SPACEROCK: Music From a Metal World

ranger liu

November 12, 2021

Major: Astrophysics & Computer Science

Genre/Medium:Experimental instruments and computer music (MaxMSP, Python, Arduino Uno/Feather/Teensy, magnetometer + stepper motors, misc. electrical components, posterboard + acrylic paint, wire + ball bearings, Logic/Premiere/Photoshop)

About the work: SPACEROCK: Music from a Metal World” is an ensemble of four experimental computer music instruments, each inspired by one of the science instruments on the Psyche spacecraft. It plays music according to composition information extracted from an image, and it uses its own custom 16-note scale!

INSTRUMENTS:

Gamma Ray/Neutron Spectrometer (GRNS): PERCUSSION. Psyche’s GRNS detects neutrons and gamma rays that are emitted due to the impact of cosmic rays and high energy particles from space. SPACEROCK’s percussive instrument uses a microphone to “detect” the sound of ball bearings sliding down a wire track and impacting several surfaces.
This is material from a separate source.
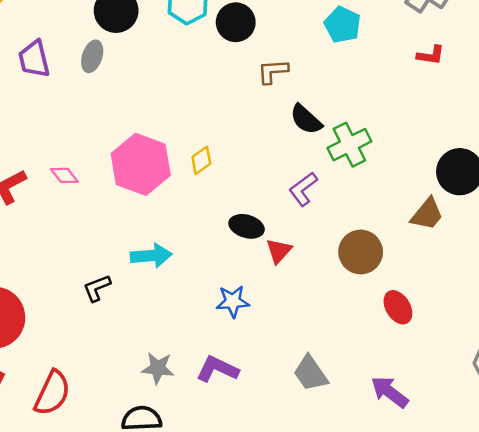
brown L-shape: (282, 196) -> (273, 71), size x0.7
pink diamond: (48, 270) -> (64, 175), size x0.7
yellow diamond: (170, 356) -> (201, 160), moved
These sounds are then processed in MaxMSP.

Magnetometer: BASS. Like the Psyche spacecraft will detect the asteroid’s magnetic field with a magnetometer, SPACEROCK uses a small Arduino-compatible magnetometer to detect the magnetic field of eight suspended magnets as it moves around along a circular track. The movements of the magnetometer are encoded in the composition information from the image, and the magnetic field information is used in MaxMSP to change the pitch and timbre of the bass as the piece is played.

X-Band High Gain Antenna: LEAD. Psyche will use a new form of communication technology, Deep Space Optical Communication, to send data in photon streams. This inspired SPACEROCK’s lead instrument, which shoots out beams of light as it plays each note. Composition information for this instrument includes the pitch, duration, and color of each note.

Multispectral Imager: CHORDS. This instrument uses color information from the composition image to play a series of chords, and it displays the chords on an LED matrix. Sixteen chords are constructed from the sixteen most prevalent colors in the image, and then color data from randomly chosen pixels is used to determine the composition’s chord sequences, chord durations, and LED colors.

PROCESS: The composition information image extraction is coded in Python. I also used an Arduino Uno to control two stepper motors for the percussion and bass, an Arduino Feather to read the magnetometer, and a Teensy++ 2.0 to control the LEDs. All the sound generation (other than percussion) and sound processing is done in MaxMSP, and the final mix was done in Logic. I used granular synthesis and delay to process the percussion sounds, and I designed different FM-based voices for the lead, chord, and bass sounds (with inspiration taken from DX7 patches). The video was edited in Premiere, and the graphics were made with Photoshop and Sketches Pro.